Emerging leaders in research innovation

This article was written by Caroline Canavan, MRC Population Health Fellow at the University of Nottingham, and a current intern at the Academy, following a celebration event for current and past awardees of our Clinician Scientist Fellowships scheme.

Cast your mind back to 2000.... Prime Minister Tony Blair was at the height of his popularity, Alan Shearer retired from International football, the Queen Mother turned 100 and “Can We Fix It?” by Bob the Builder was the biggest selling single of the year. 

"Can we fix it?" was also the question we posed in 2000 with our publication The tenure-track Clinician Scientist: a new career pathway to promote recruitment to academic medicine, where we outlined our response to the Savill Report into the vanishing number of clinical academics, and launched our Clinician Scientist Fellowship (CSF) scheme in partnership with the Health Foundation

The resounding answer of "Yes we can" was chorused last week here at the Academy at an event which Professor Sir John Tooke PMedSci described as "a celebration of a fabulous scheme and a way of publicly thanking and acknowledging the Health Foundation for their support".

We were thrilled to invite current fellows and alumni of the scheme to join key decision makers from across the medical sciences to scan the horizon of clinical academic careers and be inspired by the career of the Keynote Speaker, Professor Urban Ungerstedt, Emeritus Professor at Karolinska Institute. 

Leading the horizon scanning discussions were Professor Sir John Tooke PMedSci, Professor Dame Sally Davies DBE FRS FMedSci, Sir Mark Walport FRS FMedSci, Dr Duncan Richards, Sir Alan Langlands FRSE FMedSci and Professor Peter Johnson FMedSci, who have each been instrumental in changing the landscape of clinical academic careers beyond recognition over the last 15 years.

The CSF scheme is truly promoting excellence, in line with our aims as an Academy.

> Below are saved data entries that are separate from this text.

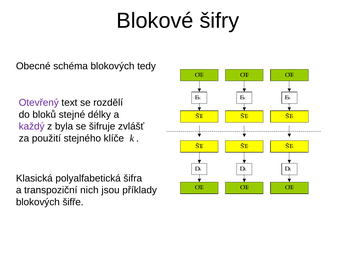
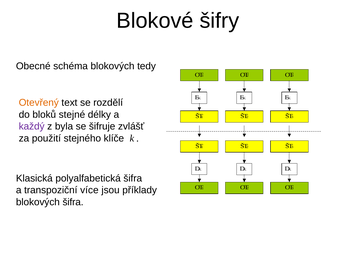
Otevřený colour: purple -> orange
nich: nich -> více
blokových šifře: šifře -> šifra
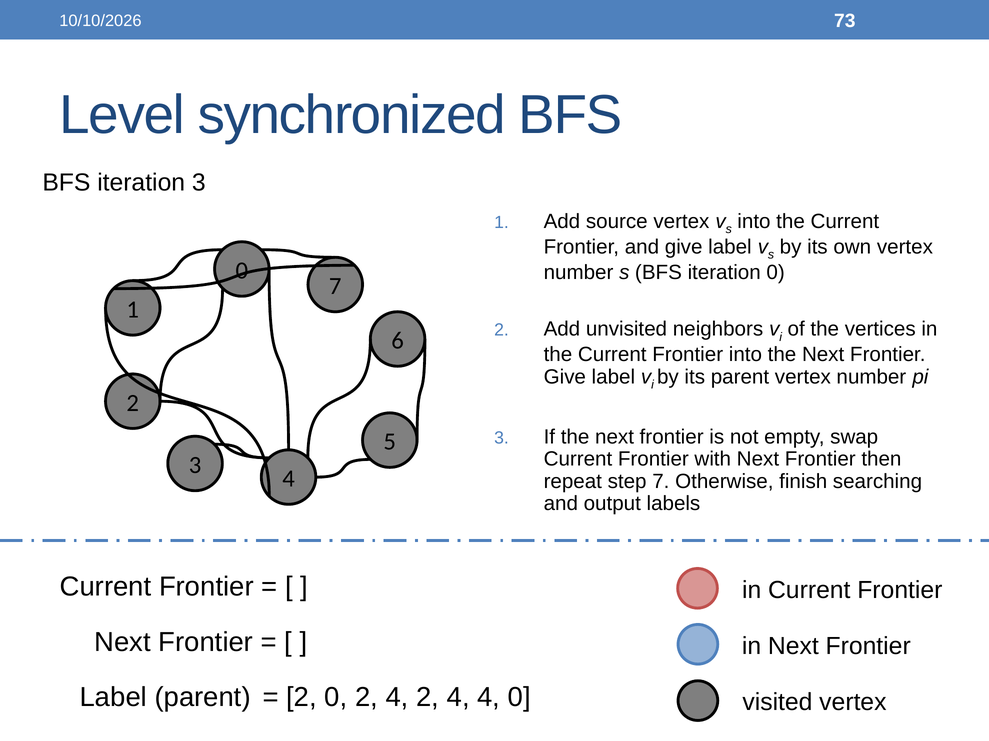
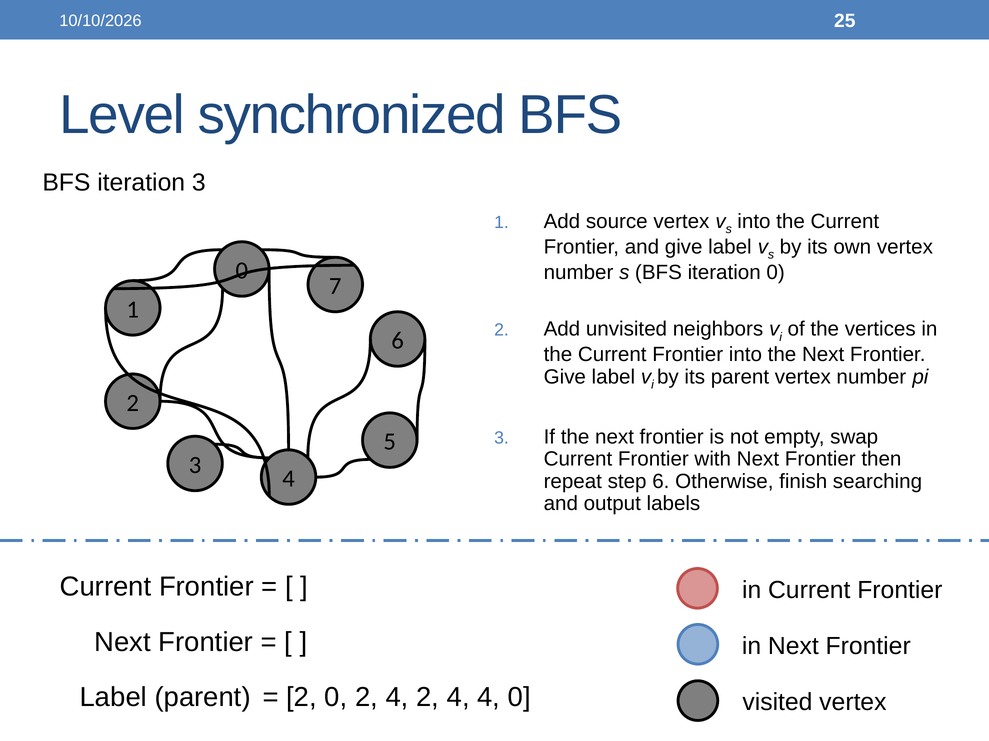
73: 73 -> 25
7 at (661, 482): 7 -> 6
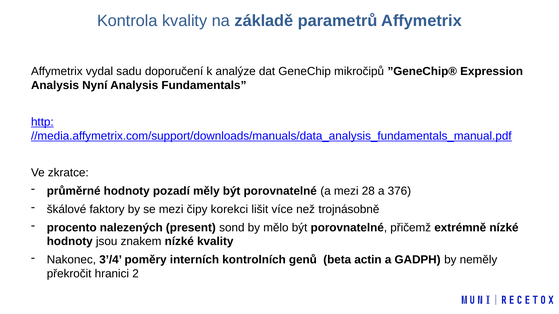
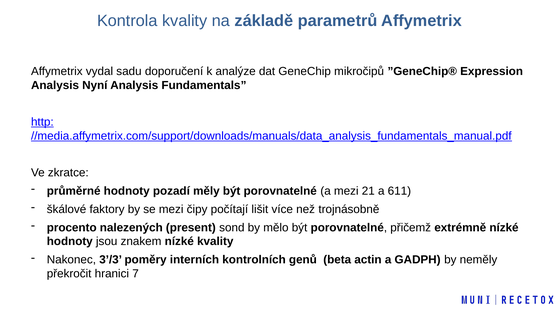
28: 28 -> 21
376: 376 -> 611
korekci: korekci -> počítají
3’/4: 3’/4 -> 3’/3
2: 2 -> 7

Over four rounds of funding, a total of £14.6 million has supported 26 awardees, generating 386 publications, 37 prizes, 6 professorships and 100% of those finishing the scheme have secured follow-on funding, currently exceeding £55 million. Sir John reflected that this was "a tremendous set of achievements. This scheme has done a huge amount to put these clinician scientists on the map".

Despite the remarkable progress that has been made in the career pathway for clinical academics, our speakers added a few words of caution. One of the biggest challenges they all saw now and moving forward was regarding flexibility of training and career pathways.

Improved flexibility is needed to optimally balance the demands of an active research portfolio and clinical practice. It is needed across disciplines to encourage and promote interdisciplinary learning, a skill that will be essential for the research of the future, and it is also going to be increasingly important across sectors, joining academia with industry and the NHS.

Even though there remain challenges ahead, these remain exciting times for medical science, as Sir Mark pointed out, "We’re at an amazing moment for medical science, there are challenges to the way medicine is practiced, and we [as clinical academics] need to anticipate rather than simply respond to this; we need to lead the change rather than resist it".

Flexibility was also something picked up by Professor Ungerstedt as he walked us through his fascinating career. He urged that, "Flexibility is a path to freedom; you can never map out a career, it can take many turns. You should encourage this".  

He described his diverse career from the "freedom years" of dopamine mapping in a laboratory with no senior researchers; through the "commercial years", where he developed the machinery to conduct microdialysis and set up a company that would eventually trade in 28 countries; to his "Nobel years", where he chaired the Nobel Prize committee that awarded Professors Carlsson, Greengard and Kandel the Nobel Prize for Physiology or Medicine for their work in dopamine.

He concluded by encouraging "scientists...to speak up.  You have three jobs: research, education and speaking to society....and we need to have space for serendipity, you don’t just cure cancer by setting out to do it".

This celebration of the CSF scheme made us reflect, Professor Ungerstedt is right, to be a scientist one needs ‘luck, passion, independence, peers and role models’, but the final word should go to Dame Sally: "The future is in our hands; go and do it".